003 Cultivating Good Relations with Derbarl Yerrigan

26 August 2019

We would like to acknowledge that this walk takes place on and with Noongar Country, in what is also now known as Perth, Western Australia, and with Derbarl Yerrigan, in what is also now known as the Swan River. 

Noticing seems to come easy when Derbarl Yerrigan is out of reach, or in the distance. It might be that the familiarity of this place and ritual of being asked to notice makes it seem ‘easy’? On our walks, we tend to notice with our eyes and sometimes with imagination. Today, water gently slurped up towards our feet which hung over the wall and drew our attention downwards to notice crab shells, feathers, jellyfish, and rubbish. We speculated aboutt whose feathers might be bobbing up and down in the water (Silver Gull has white and grey feathers) and how the rubbish arrived (“bad guys” and the wind).  What are all of the other ways that we might pay attention to Derbarl Yerrigan? What if we were to close our eyes? What might we sense? The “Aaark” of Crow? , The gentle Easterly breeze? The salty-sea scent? How might sensing Derbarl Yerrigan help us think-with and be with river? Using our senses helps us to pay attention to how Derbarl Yerrigan is always with us and a part of us, rather than off in the distance for us to ‘know’. What about the far away and distant way of knowing is often unseeable? Speculation and imagination are good partners of noticing. 

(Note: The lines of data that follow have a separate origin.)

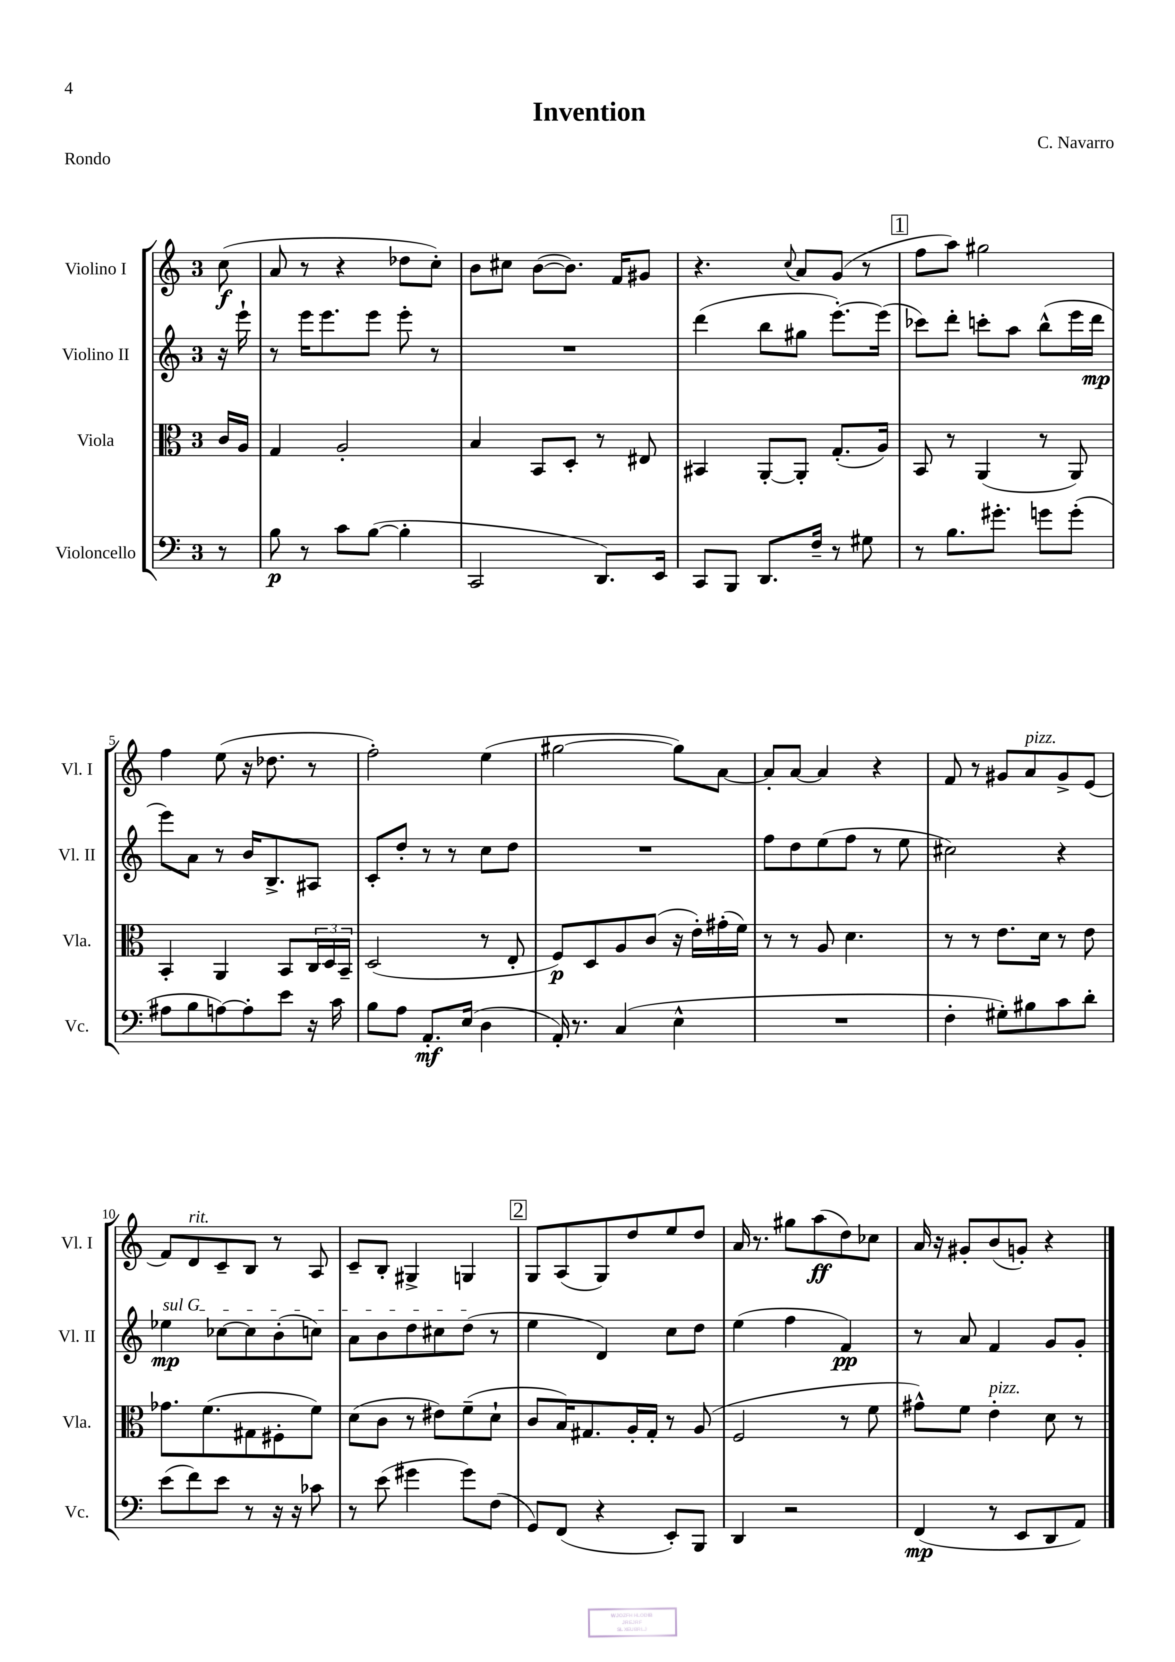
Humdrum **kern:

**kern	**dynam	**kern	**dynam	**kern	**dynam	**kern	**dynam
*part4	*part4	*part3	*part3	*part2	*part2	*part1	*part1
*staff4	*staff4	*staff3	*staff3	*staff2	*staff2	*staff1	*staff1
*I"Violoncello	*	*I"Viola	*	*I"Violino II	*	*I"Violino I	*
*I'Vc.	*	*I'Vla.	*	*I'Vl. II	*	*I'Vl. I	*
*clefF4	*	*clefC3	*	*clefG2	*	*clefG2	*
*k[]	*	*k[]	*	*k[]	*	*k[]	*
*M3/4	*	*M3/4	*	*M3/4	*	*M3/4	*
=	=	=	=	=	=	=	=
8r	.	16c/LL	.	16r	.	(8cc\	f
.	.	16A/JJ	.	16eee`\	.	.	.
=1	=1	=1	=1	=1	=1	=1	=1
8B\	p	4G/	.	8r	.	8a/	.
8r	.	.	.	16eee\KL	.	8r	.
.	.	.	.	8.eee\	.	.	.
8c\L	.	2A'/	.	.	.	4r	.
([8B\J	.	.	.	8eee\J	.	.	.
4B'\]	.	.	.	8eee'\	.	8dd-X\L	.
.	.	.	.	8r	.	8cc'\J)	.
=2	=2	=2	=2	=2	=2	=2	=2
2CC/	.	4B/	.	2.r	.	8b\L	.
.	.	.	.	.	.	8cc#X\J	.
.	.	8BB/L	.	.	.	([8b\L	.
.	.	8D'/J	.	.	.	8.b\J])	.
8.DD/L)	.	8r	.	.	.	.	.
.	.	.	.	.	.	16f/KL	.
.	.	8E#X/	.	.	.	8g#X/J	.
16EE/Jk	.	.	.	.	.	.	.
=3	=3	=3	=3	=3	=3	=3	=3
8CC/L	.	4BB#X/	.	(4ddd\	.	4.r	.
8BBB/J	.	.	.	.	.	.	.
8.DD/L	.	[8AA'/L	.	8bb\L	.	.	.
.	.	.	.	.	.	8qqcc/	.
.	.	8AA'/J]	.	8gg#X\J	.	8a/L	.
16F~/Jk	.	.	.	.	.	.	.
8r	.	(8.G'/L	.	[8.eee'\L)	.	(8g/J	.
8G#X\	.	.	.	.	.	8r	.
.	.	16A/Jk)	.	(16eee\Jk]	.	.	.
!!LO:REH:place=s1:t=1
=4	=4	=4	=4	=4	=4	=4	=4
8r	.	8BB/	.	8ccc-X\L)	.	8ff\L	.
8.B\L	.	8r	.	8ddd'\J	.	8aa\J)	.
.	.	(4AA/	.	8cccn'\L	.	2gg#X\	.
8.g#X'\J	.	.	.	.	.	.	.
.	.	.	.	8aa\J	.	.	.
8gn\L	.	8r	.	(8bb^^\L	.	.	.
(8g'\J	.	8AA/)	.	16eee\L	.	.	.
.	.	.	.	16ddd\JJ	mp	.	.
!!LO:LB:g=z
=5	=5	=5	=5	=5	=5	=5	=5
8A#X\L	.	4BB'/	.	8eee\L)	.	4ff\	.
8B\	.	.	.	8a\J	.	.	.
[8An\)	.	4AA/	.	8r	.	(8ee\	.
8A'\]	.	.	.	16b/KL	.	16r	.
.	.	.	.	8.B^/	.	8.dd-X\	.
8e\J	.	8BB/L	.	.	.	.	.
16r	.	24C/L	.	8A#X/J	.	8r	.
.	.	24D/	.	.	.	.	.
16c\	.	.	.	.	.	.	.
.	.	24BB~/JJ	.	.	.	.	.
=6	=6	=6	=6	=6	=6	=6	=6
8B\L	.	(2D/	.	8c'/L	.	2ff'\)	.
8A\J	.	.	.	8dd'/J	.	.	.
8.AA'/L	mf	.	.	8r	.	.	.
.	.	.	.	8r	.	.	.
(16E/Jk	.	.	.	.	.	.	.
4D\	.	8r	.	8cc\L	.	(4ee\	.
.	.	8E'/	.	8dd\J	.	.	.
=7	=7	=7	=7	=7	=7	=7	=7
16AA'/)	.	8F/L)	p	2.r	.	[2gg#X\	.
8.r	.	.	.	.	.	.	.
.	.	8D/	.	.	.	.	.
(4C/	.	8A/	.	.	.	.	.
.	.	(8c/J	.	.	.	.	.
4E^^\	.	16r	.	.	.	8gg#\L])	.
.	.	16e'\LL)	.	.	.	.	.
.	.	(16g#X'\	.	.	.	[8a\J	.
.	.	16f\JJ)	.	.	.	.	.
=8	=8	=8	=8	=8	=8	=8	=8
2.r	.	8r	.	8ff\L	.	8a'/L]	.
.	.	8r	.	8dd\	.	[8a/J	.
.	.	8A/	.	(8ee\	.	4a/]	.
.	.	4.d\	.	8ff\J	.	.	.
.	.	.	.	8r	.	4r	.
.	.	.	.	8ee\	.	.	.
=9	=9	=9	=9	=9	=9	=9	=9
4F'\	.	8r	.	2cc#X\)	.	8f/	.
.	.	8r	.	.	.	8r	.
8G#X'\L)	.	8.e\L	.	.	.	8g#X/L	.
!	!	!	!	!	!	!LO:TX:a:i:t=pizz.	!
8B#X\	.	.	.	.	.	8a/	.
.	.	16d\Jk	.	.	.	.	.
8c\	.	8r	.	4r	.	8g#^/	.
8d'\J	.	8e\	.	.	.	(8e/J	.
!!LO:LB:g=z
=10	=10	=10	=10	=10	=10	=10	=10
!	!	!	!	!LO:TX:a:i:t=sul G	!	!	!
(8e\L	.	8.g-X\L	.	4ee-X\	mp	8f/L)	.
!	!	!	!	!	!	!LO:TX:a:i:t=rit.	!
8f\)	.	.	.	.	.	8d/	.
.	.	(8.f\	.	.	.	.	.
8e\J	.	.	.	[8cc-X\L	.	8c~/	.
8r	.	8G#X\	.	8cc-\]	.	8B/J	.
16r	.	8F#X'\	.	(8b'\	.	8r	.
16r	.	.	.	.	.	.	.
8c-X\	.	8f\J)	.	8ccn\J)	.	8A/	.
=11	=11	=11	=11	=11	=11	=11	=11
8r	.	(8d\L	.	8a\L	.	8c~/L	.
(8e\	.	8c\J	.	8b\	.	8B'/J	.
4g#X\	.	8r	.	8dd\	.	4G#X^/	.
.	.	8e#X\L)	.	8cc#X\	.	.	.
8g#\L)	.	(8f~\	.	(8dd\J	.	4Gn/	.
(8F\J	.	8d`\J	.	8r	.	.	.
!!LO:REH:place=s1:t=2
=12	=12	=12	=12	=12	=12	=12	=12
8GG/L)	.	8c/L	.	4ee\	.	8G/L	.
(8FF/J	.	16B/K)	.	.	.	(8A/	.
.	.	8.G#X/	.	.	.	.	.
4r	.	.	.	4d/)	.	8G/)	.
.	.	16A'/L	.	.	.	8dd/	.
.	.	16G#'/JJ	.	.	.	.	.
8EE'/L)	.	8r	.	8cc\L	.	8ee/	.
8BBB/J	.	(8A/	.	8dd\J	.	8dd/J	.
=13	=13	=13	=13	=13	=13	=13	=13
4DD/	.	2F/	.	(4ee\	.	16a/	.
.	.	.	.	.	.	8.r	.
2r	.	.	.	4ff\	.	8gg#X\L	.
.	.	.	.	.	.	(8aa\	ff
.	.	8r	.	4f/)	pp	8dd\)	.
.	.	8f\	.	.	.	8cc-X\J	.
=14	=14	=14	=14	=14	=14	=14	=14
(4FF/	mp	8g#X^^\L)	.	8r	.	16a/	.
.	.	.	.	.	.	16r	.
.	.	8f\J	.	8a/	.	8g#X'/L	.
!	!	!LO:TX:a:i:t=pizz.	!	!	!	!	!
8r	.	4e'\	.	4f/	.	(8b/	.
8EE/L	.	.	.	.	.	8gn'/J)	.
8DD/	.	8d\	.	8g/L	.	4r	.
8AA/J)	.	8r	.	8g'/J	.	.	.
==	==	==	==	==	==	==	==
*-	*-	*-	*-	*-	*-	*-	*-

Where the wall ends and the path veers away from the water, Derbarl Yerrigan meets the narrow shore and nature reserve. Soon we were walking-with sand, shells, and wading through water. Seagrass started to tangle around gumboots, making it wobbly to walk and helping us to notice her. One of the girls bent over repeatedly grabbing Seagrass and pulling her up out of the river floor, while saying, “I’m gonna take this home”. I asked, “What do you think Seagrass and Derbarl Yerrigan would want?”.  Unsure, she shrugged her shoulders. 

A traditional Noongar practice of throwing sand when at the river was shared as we thought about what Derbarl Yerrigan might want from us as we walk. We learned that gathering sand and rubbing it between our hands and throwing it into Derbarl Yerrigan is a way for ancestors to smell us, and to let Waugul know that we are visiting. Throwing sand into the river is a familiar habit when we walk with Derbarl Yerrigan. How might imagining with Dreaming stories and traditional practices cultivate good relations with Derbarl Yerrigan?

There is one last story about speculation and imagination from today’s walk and it involves Walking Fish. Derbarl Yerrigan had washed up Walking Fish onto the sand where his exposed bones, missing eyes, feathery tail, and slouchy skin drew everyone’s attention. “A fish!”, “It’s a dead fish!”, “Don’t touch it!”.

Walking Fish was looked at closely before quickly being nudged by a stick. No response from him saw the children decide that, “we have to get it water!” The stick was called upon again to help Walking Fish make this move, but he was very floppy and this proved to be quite a challenge as he flopped and dropped off the stick and into the sand. Eventually, the urgency of needing to get Walking Fish to water, saw one of the children pick him up in his hand and carry him into the river. “Throw it!”. We all watched in anticipation.

“He’s not swimming!” told us quickly that Walking Fish was “dead”, yet he was imagined to be alive when he was named Walking Fish and joined us on our walk- hooked on the end of a stick. One child asked if he could put him, “far away to the water” and Walking Fish obliged. He stayed firmly on the end of the stick awaiting the far away water and “home”, though our walk didn’t seem to get to this place. Speculation helped Walking Fish’s walking partner make a decision about what to do with him as we left Derbarl Yerrigan.

“What do you think the fish might like?” 

“Take him not home, take him not (centre)”. “Put it in the water”. 

And so Walking Fish was placed into the river. 

Today’s walking memories and water stories are held in this jar. How might we use the collection of jars as a provocation to imagine and speculate about Derbarl Yerrigan?